J.J. Johnson died in 2001 at 77. One of the first trombonists to embrace bebop--if not thee first--he is to every generation since the standard-bearer of what Dinah Washington once called "that big, long, sliding thing." No one, but no one, played the 'bone like Johnson. Traversing the bridge between swing and bop, he straddled both worlds yet made his mark in each. As Steve Davis notes: "He's our Bird."

So, after 20 years of somehow, some way wanting to do a J.J. tribute, Say When is Davis' realization of that goal. The 11 tracks here associated with J.J. (six of which he wrote) extend the legacy. Trombonist Davis doesn't so much as emulate the master, but rather takes the building blocks of his pioneering spark and adds his own post-bop curves.

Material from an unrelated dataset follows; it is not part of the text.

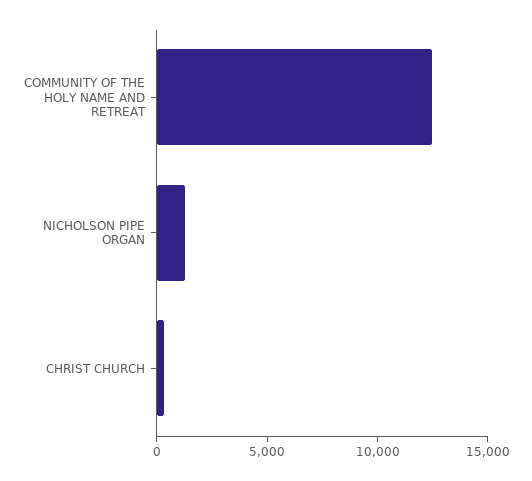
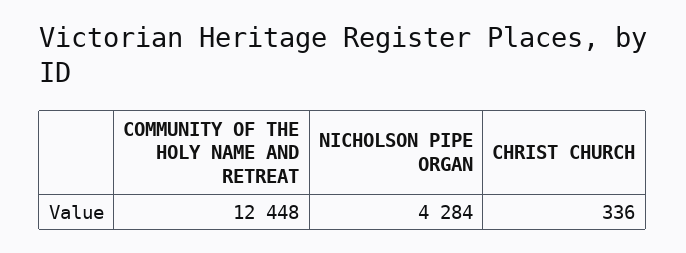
NICHOLSON PIPE ORGAN: 1000 -> 4284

"Lament" is textured with incessant interplay. "Shortcake" swings and "Pinnacles" happily bounces along, while the title cut speed-zips its way through meandering changes. "Kenya" (J.J.'s granddaughter) surprises with its syncopation, as does "Shutterbug," while Cole Porter's "What Is This Thing Called Love" recreates J.J.'s sterling big-band arrangement.

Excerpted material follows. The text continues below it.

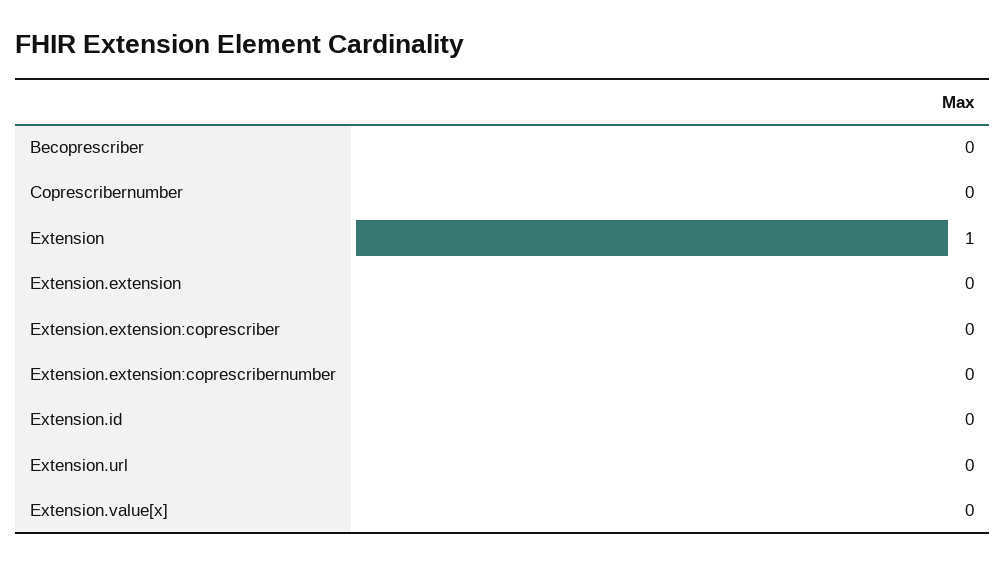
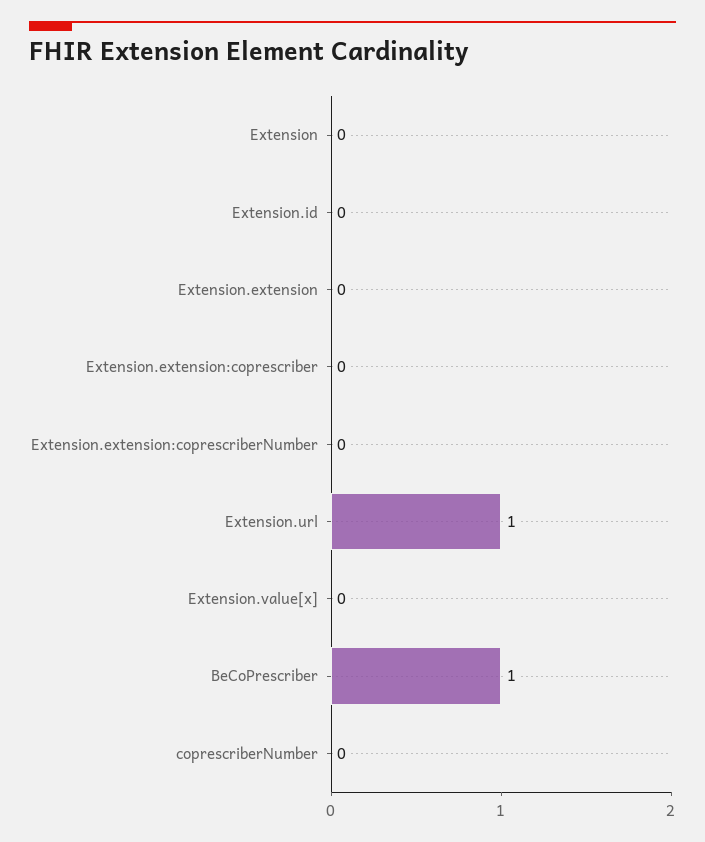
Becoprescriber: 0 -> 1
Extension: 1 -> 0
Extension.url: 0 -> 1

Steve Davis’ “Say When” is a tribute to the great trombone master J. J. Johnson and includes the J.J. tune “Kenya”. Here...

Posted by SMOKE SESSIONS RECORDS on Wednesday, June 10, 2015

This time, though, it's for the small band of Eddie Henderson on trumpet, Eric Alexander on tenor sax, Harold Mabern on piano, Nat Reeves on bass and Joe Farnsworth on drums. Pianist Mabern wrote "Mr. Johnson" while in J.J.'s band. Influenced by Art Blakey (in whose Jazz Messengers a whole generation, or two, came through), it's a holy modal of complexity.

Leader Davis' swirls, bleeps, honks and stutters lend an inherent drama to his Johnson-isms. He once saw his hero at the Blue Note in New York City, thrilled to a live version of "When The Saints Go Marching In" and included it here as a righteous closer. From the time he was 16 and his dad gave him the copy of J.J.'s Concepts In Blue that changed his life (Davis covers J.J.'s cover on that album of Coltrane's "Village Blues") to his apprentice days with the likes of Freddie Hubbard, James Moody and Chick Corea, Davis has had a singular devotion to his instrument that has manifested itself in a fine career and this keeper of an album.